• Consigne 1: Dans le texte sur l'enseignement de la Révolution française au Mali, qui a signé la note de service du 9 octobre 2025 ?
• Consigne 2: Reproduisez le passage du texte sur l'enseignement de la Révolution française au Mali qui va de « Je suis d’autant » jusqu'à « provisoire pour combien de temps ? ».
• Consigne 3: Poursuivez, s'il vous plaît, le texte sur l'enseignement de la Révolution française au Mali à partir de sa dernière phrase.

• Texte cité:
___
Pr Ali N. Diallo proteste contre la suppression de l’enseignement de la Révolution française au Mali
J’ai été surpris, et même étonné, que la suppression de l’enseignement de la Révolution française de 1789 aux élèves des classes de la neuvième année de l’école fondamentale au Mali vienne du ministre de l’Éducation nationale Amadou Sy Savané, mo sawata gaccee !
Je suis d’autant plus étonné qu’un homme de culture comme lui prenne une telle décision et l’annonce par une simple note de service. Ce n’est ni par un arrêté interministériel, ni par un décret présidentiel pris en Conseil des ministres qui annonce une telle décision de signification difficile à décrypter et aux conséquences pas aisées à cerner !
La note de service du 9 octobre 2025 signée par le secrétaire général Boubacar Dembélé, Professeur de l’Enseignement supérieur, parle de suspension et non de suppression, me dites-vous ! Cette suspension est prévue pour combien de temps ? Elle est provisoire, me redirez-vous. Mais provisoire pour combien de temps ?
___
• Données fournies:
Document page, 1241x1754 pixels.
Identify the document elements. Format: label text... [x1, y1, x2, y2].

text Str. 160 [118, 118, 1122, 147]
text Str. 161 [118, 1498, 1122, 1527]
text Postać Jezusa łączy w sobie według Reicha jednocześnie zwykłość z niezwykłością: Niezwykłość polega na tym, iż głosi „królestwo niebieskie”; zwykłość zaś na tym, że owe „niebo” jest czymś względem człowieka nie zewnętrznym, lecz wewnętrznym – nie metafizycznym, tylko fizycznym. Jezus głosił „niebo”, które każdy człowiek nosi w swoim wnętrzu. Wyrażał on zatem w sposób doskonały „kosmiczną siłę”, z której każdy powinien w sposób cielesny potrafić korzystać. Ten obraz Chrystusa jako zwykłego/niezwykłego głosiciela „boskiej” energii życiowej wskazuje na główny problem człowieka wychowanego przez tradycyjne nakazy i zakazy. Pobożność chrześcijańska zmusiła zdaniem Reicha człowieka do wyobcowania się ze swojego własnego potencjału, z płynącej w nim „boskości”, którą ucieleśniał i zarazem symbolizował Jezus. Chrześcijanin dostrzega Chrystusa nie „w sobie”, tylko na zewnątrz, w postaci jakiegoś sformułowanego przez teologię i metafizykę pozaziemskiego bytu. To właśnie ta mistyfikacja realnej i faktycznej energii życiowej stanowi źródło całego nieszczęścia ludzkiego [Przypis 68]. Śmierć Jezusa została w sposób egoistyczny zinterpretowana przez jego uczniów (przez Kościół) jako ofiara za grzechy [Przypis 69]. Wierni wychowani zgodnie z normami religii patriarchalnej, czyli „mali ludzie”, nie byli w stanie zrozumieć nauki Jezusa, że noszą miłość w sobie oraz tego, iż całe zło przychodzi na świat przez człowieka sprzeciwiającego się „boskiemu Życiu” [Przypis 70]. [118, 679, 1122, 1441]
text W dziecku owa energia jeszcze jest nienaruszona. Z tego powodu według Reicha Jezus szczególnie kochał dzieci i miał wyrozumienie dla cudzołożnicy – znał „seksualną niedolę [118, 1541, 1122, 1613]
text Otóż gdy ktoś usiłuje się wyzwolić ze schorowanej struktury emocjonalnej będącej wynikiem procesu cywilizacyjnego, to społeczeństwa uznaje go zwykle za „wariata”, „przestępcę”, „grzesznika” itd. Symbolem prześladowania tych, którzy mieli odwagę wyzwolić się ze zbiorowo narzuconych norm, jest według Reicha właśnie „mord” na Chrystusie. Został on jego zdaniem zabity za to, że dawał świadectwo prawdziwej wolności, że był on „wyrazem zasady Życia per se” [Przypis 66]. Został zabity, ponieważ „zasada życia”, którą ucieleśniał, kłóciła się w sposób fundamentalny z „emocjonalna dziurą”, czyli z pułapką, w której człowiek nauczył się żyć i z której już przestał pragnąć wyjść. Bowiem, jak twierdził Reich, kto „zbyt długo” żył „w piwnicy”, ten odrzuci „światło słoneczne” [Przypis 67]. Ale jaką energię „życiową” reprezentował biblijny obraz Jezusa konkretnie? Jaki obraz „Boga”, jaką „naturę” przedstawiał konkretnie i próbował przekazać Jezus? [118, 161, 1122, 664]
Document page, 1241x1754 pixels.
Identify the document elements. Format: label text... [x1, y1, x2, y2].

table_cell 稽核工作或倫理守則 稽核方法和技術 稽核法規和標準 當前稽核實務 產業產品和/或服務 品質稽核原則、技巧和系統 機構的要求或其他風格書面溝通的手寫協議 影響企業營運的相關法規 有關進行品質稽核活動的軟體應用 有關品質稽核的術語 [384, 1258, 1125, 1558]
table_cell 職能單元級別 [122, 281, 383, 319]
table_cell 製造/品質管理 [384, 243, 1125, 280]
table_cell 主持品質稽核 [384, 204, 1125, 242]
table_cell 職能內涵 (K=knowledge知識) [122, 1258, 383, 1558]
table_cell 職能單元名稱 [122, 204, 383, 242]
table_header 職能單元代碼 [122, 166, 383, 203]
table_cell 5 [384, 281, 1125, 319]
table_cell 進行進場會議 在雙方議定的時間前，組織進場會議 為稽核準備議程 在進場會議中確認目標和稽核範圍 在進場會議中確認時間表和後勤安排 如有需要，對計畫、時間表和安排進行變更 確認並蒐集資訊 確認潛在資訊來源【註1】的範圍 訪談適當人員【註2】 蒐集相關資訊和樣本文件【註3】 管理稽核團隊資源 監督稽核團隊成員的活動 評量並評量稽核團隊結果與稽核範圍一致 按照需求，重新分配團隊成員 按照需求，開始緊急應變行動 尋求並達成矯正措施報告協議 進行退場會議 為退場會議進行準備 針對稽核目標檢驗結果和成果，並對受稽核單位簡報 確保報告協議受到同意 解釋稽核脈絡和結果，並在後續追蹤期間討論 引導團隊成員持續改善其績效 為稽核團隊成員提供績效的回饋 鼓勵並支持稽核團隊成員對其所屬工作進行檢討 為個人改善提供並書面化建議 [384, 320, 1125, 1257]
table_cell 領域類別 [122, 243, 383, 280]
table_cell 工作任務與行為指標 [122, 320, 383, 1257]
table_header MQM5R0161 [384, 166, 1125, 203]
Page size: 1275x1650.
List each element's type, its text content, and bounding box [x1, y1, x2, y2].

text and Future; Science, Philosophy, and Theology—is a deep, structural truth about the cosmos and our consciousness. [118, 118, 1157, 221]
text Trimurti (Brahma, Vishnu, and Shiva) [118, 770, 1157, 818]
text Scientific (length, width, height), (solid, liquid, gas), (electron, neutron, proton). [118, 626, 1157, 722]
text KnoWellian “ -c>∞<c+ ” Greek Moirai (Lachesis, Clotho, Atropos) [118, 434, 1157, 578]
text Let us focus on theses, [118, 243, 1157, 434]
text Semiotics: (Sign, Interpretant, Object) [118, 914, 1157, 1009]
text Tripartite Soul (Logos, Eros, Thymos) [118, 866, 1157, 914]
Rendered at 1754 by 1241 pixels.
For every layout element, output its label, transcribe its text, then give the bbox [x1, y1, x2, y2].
___
• Réponse finale 1: Le secrétaire général Boubacar Dembélé, Professeur de l'Enseignement supérieur.

• Réponse finale 2:
Je suis d’autant plus étonné qu’un homme de culture comme lui prenne une telle décision et l’annonce par une simple note de service. Ce n’est ni par un arrêté interministériel, ni par un décret présidentiel pris en Conseil des ministres qui annonce une telle décision de signification difficile à décrypter et aux conséquences pas aisées à cerner !
La note de service du 9 octobre 2025 signée par le secrétaire général Boubacar Dembélé, Professeur de l’Enseignement supérieur, parle de suspension et non de suppression, me dites-vous ! Cette suspension est prévue pour combien de temps ? Elle est provisoire, me redirez-vous. Mais provisoire pour combien de temps ?

• Réponse finale 3:
Il est des fois des décisions annoncées comme provisoires qui deviennent définitives !…
Attention, il y a eu dans ce pays des décisions prises pour six (06) mois et qui « ont duré vingt-deux (22) ans, quatre mois et sept jours » (dixit un célèbre avocat sénégalais, Me Ba Pullo). Il y a eu également, au Mali, d’abord la suspension des partis politiques, des associations et des regroupements à caractère politique avant leur dissolution. Aussi doit-on s’attendre à ce que cette suspension devienne une suppression ! C’est pour cela que j’ai titré volontiers cet article suppression et non suspension ! Par respect pour l’auteur de la note de service, je vais désormais parler de suspension tout le long du reste de l’article.
Au secours, au secours les historiens et les enseignants en Histoire, surtout d’histoire contemporaine ! Il s’agit de l’éducation, de l’éducation des enfants et des adolescents. Il s’agit de l’avenir du Mali. Donc ne plaisantons pas ! Celles et ceux qui préconisent de remplacer l’enseignement de l’histoire de la Révolution française de 1789 par celui de la Charte de Kurkanfuga n’ont pas beaucoup réfléchi ou ignorent tout de ce qu’est l’essence de cette révolution.
La Révolution démocratique bourgeoise de 1789 n’est française que parce qu’elle s’est déroulée sur le sol français. Elle a été une révolution antiféodale annonçant le passage d’une phase de l’histoire de l’Humanité, la phase féodale, à une autre phase, la phase démocratique bourgeoise.
Elle annonçait le passage des royaumes et empires à la République démocratique bourgeoise, car, ne l’oublions pas, il y a déjà eu la République romaine (de 509 av. J.-C. à 27 av. J.-C.).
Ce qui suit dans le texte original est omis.